5 Insanely Easy Journaling Methods to Try When You’ve Failed at Bullet Journaling
Whether you’re doing it for self-reflection, recordkeeping, or even just to pass the time, journaling can provide an incredible sense of relief you may not find elsewhere. Here’s how to get started with journaling, as well as five different methods to try.
Journaling can be important for documenting the inner workings of your mind, or cataloging the events and emotions you experience every day. But it can also be very difficult to keep up with, making what should be an enjoyable pastime a hassle. So, in order to gain all the benefits, it's important to find a journaling method that works for you. Here, a few tips and tricks to get you started:
1. Get the right notebook (and writing utensil): The notebook is everything. Think of it this way: In an ideal world, this is something you will be writing in and interacting with every single day. You might as well make it something you enjoy looking at and working with. Do your research and think about what is important to you when it comes to a great notebook. Design? Size? Cover? Color? Paper? No detail is too small. If you need a place to start, check out options fromMoleskine, Poketo, Muji, and &otherstories. While you’re at it, find a writing utensil, too. Pen, pencil, marker, or crayon—it’s all up to you!
2. Choose a time (and a place): Once you’ve picked out a notebook and a pen, you may want to choose a specific time of day to journal. Structure, especially early on, can help transform journaling into a routine rather than an occasional activity. Maybe you want to journal in the evening, giving yourself a chance to reflect on the day. Maybe you’d prefer the morning to mentally and emotionally sort out what lies ahead. Or perhaps you want to do it smack dab in the middle of the day to give yourself a break from the bustle of life. If you’re entirely new to the journaling lifestyle, it might be helpful to try a few different times to feel out what works best with your schedule and mindset. It also can be helpful to set an amount of time you would like to journal for. Ten minutes? Twenty? Start small and go from there. Just remember: Journaling should not feel like a chore.
Now that you’ve picked out a journal and scheduled your routine, now it’s time to explore your journaling options. Of course, you can mix and match different methods, topics, and approaches, but consistency might make getting in the swing of things a little easier.
1 Free Writing Journaling
Pros: This approach is exactly how it sounds. No rules, no guidelines—just pure stream of conscious writing in whatever way, shape, or form materializes in the moment. This might include long, drawn out paragraphs filled with thoughts about your day, your family, friends, coworkers, love interests, the person you met at the grocery store, etc.!
Cons: This method provides the ultimate freedom of expression, but it can also be the most daunting if you feel you don’t have anything to write about. Since it doesn’t provide much structure and is dependent on your mood, you might find yourself disappointed that you're not writing as much as you'd like or you feel like your entry that day lacks the meaning you were hoping for. The only way past this block is through it: Just remind yourself that any journaling is worthwhile.
2 Dream Journaling
Pros: The subconscious is a playground for discovery. If we can journal about our hours awake, we should journal about our time asleep. Dream journals can be fun and insightful. By documenting what goes on during our unconscious hours, we can get an inside look into our mind’s most bizarre and intimate creations. Wake up each morning and take a couple of minutes to jot down that you remember from your dreams.

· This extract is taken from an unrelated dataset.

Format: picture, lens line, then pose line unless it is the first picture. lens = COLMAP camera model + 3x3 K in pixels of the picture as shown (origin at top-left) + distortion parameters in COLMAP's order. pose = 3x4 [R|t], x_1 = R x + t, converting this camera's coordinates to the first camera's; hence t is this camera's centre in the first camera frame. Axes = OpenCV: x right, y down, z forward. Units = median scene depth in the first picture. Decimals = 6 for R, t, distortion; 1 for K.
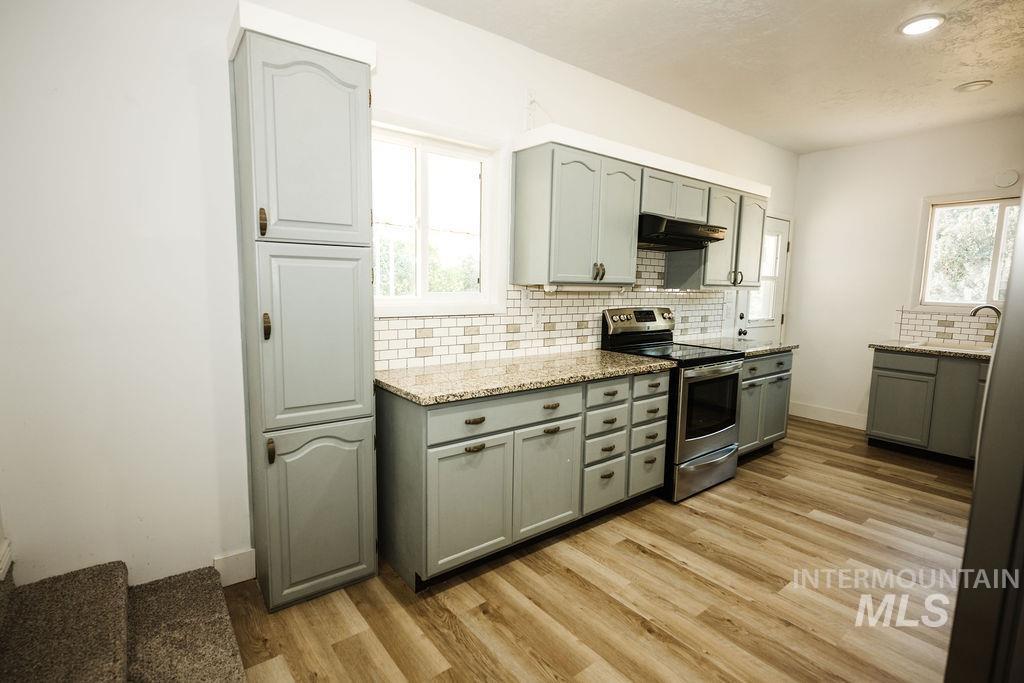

Cons: To keep a dream journal, you will have to record your dream first-thing in the morning. If you wait too long, you are likely going to forget what you dreamed about.
3 One Line a Day Journaling
Pros: This is a more manageable version of the free writing journal. The idea is simple—each day you write one line in your journal. It could be three words. It could be 20. The length is entirely up to you. Over time, you will be able to flip through each day, reading each line and seeing how you’ve changed and grown over time.

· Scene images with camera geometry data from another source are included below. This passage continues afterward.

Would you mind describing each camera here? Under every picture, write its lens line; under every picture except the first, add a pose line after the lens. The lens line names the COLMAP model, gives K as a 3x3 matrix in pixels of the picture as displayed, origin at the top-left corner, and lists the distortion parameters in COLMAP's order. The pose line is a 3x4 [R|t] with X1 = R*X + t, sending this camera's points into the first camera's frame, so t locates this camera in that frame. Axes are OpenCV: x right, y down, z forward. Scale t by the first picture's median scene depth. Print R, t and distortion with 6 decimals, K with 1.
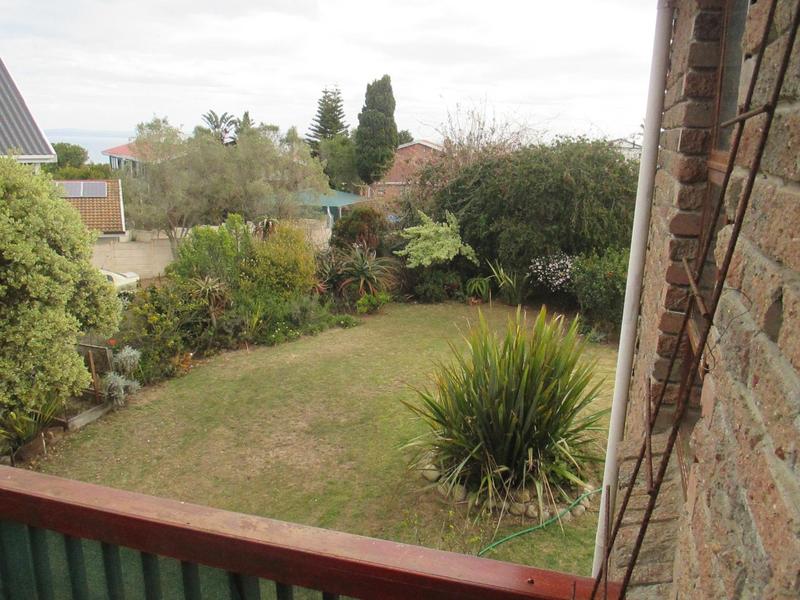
lens RADIAL K [[665.1, 0, 400.0], [0, 665.1, 300.0], [0, 0, 1]] dist [-0.044725, 0.020958]
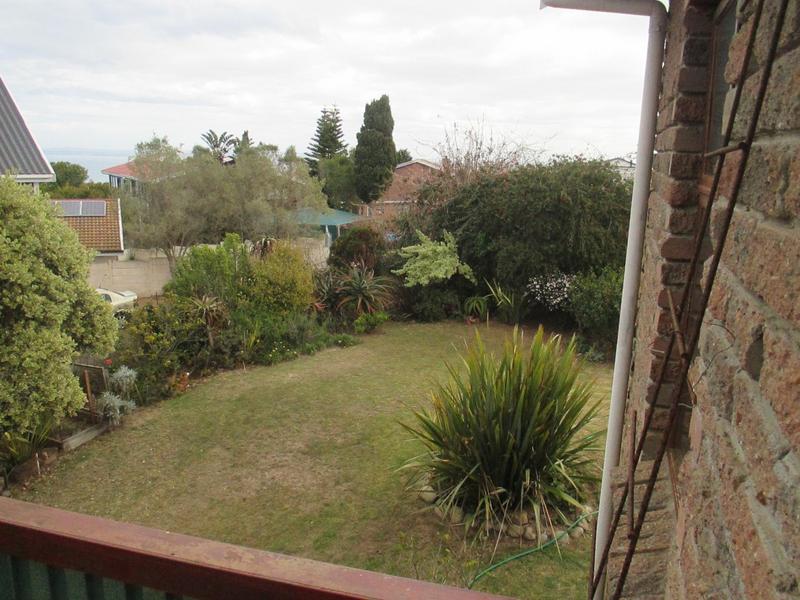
lens RADIAL K [[665.1, 0, 400.0], [0, 665.1, 300.0], [0, 0, 1]] dist [-0.044725, 0.020958]
pose [[0.999999, -0.000385, 0.001429, 0.002942], [0.000424, 0.999630, -0.027201, -0.002249], [-0.001418, 0.027202, 0.999629, 0.001532]]
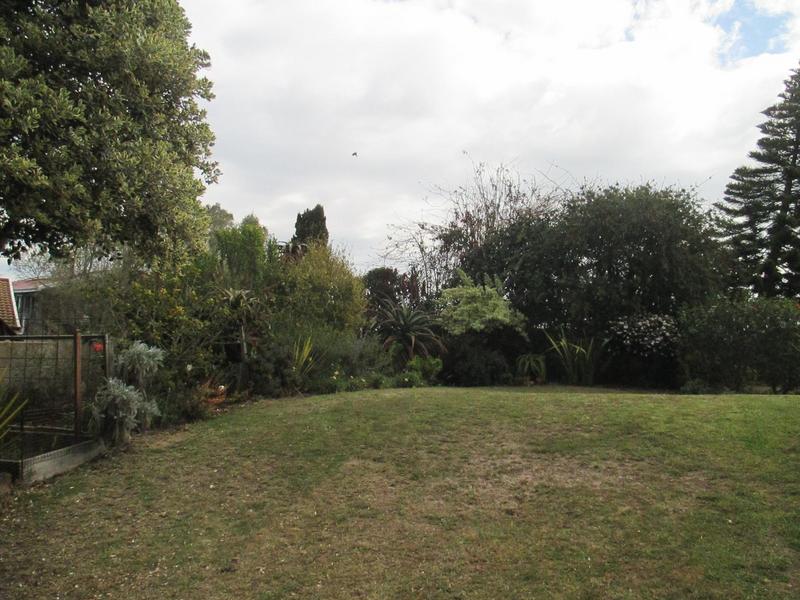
lens RADIAL K [[665.1, 0, 400.0], [0, 665.1, 300.0], [0, 0, 1]] dist [-0.044725, 0.020958]
pose [[0.978670, 0.031564, 0.203001, -0.326171], [0.028326, 0.957958, -0.285507, 0.208768], [-0.203479, 0.285167, 0.936630, 0.449728]]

Cons: You may not entirely capture the moment you are describing and it is easy to fall back on very simple blanket statements day after day (like “Good day!”) If you’re finding that you’re being repetitive or opaque, try giving yourself a prompt to finish a statement like “Today I learned” or “The most exciting thing about my day was.”
4 Doodle Journaling
Pros: Sometimes words are not enough. If you find yourself doodling more than writing it might be worthwhile to fully commit to a journal full of doodles and drawings! We each have our own ways of expressing ourselves and if you are more drawn to doodles than words, then so be it. Set aside some time each day to sit down and sketch whatever comes to mind.
Cons: Since it’s easier to doodle over an entire page than to fill the page with words, you might find yourself quickly going through notebooks! Also, if you’re looking for a written record of your thoughts and feelings to look back on over the next few decades (or to share with others in the future), a doodle journal might not translate as well over time as other journaling methods.
5 Goal Journaling
Pros: This journal can be made up of all kinds of goals whether they’re daily, weekly, monthly, yearly, or even for five years from now. Each day take some time to think about what goals you want to set for yourself and put them in writing. Later, you can flip through to see how your goals and priorities have changed over time and see what you achieved.
Cons: Since this approach requires effort outside of your daily journaling session, you will need to be more motivated and diligent than in the other methods to keep this journal going.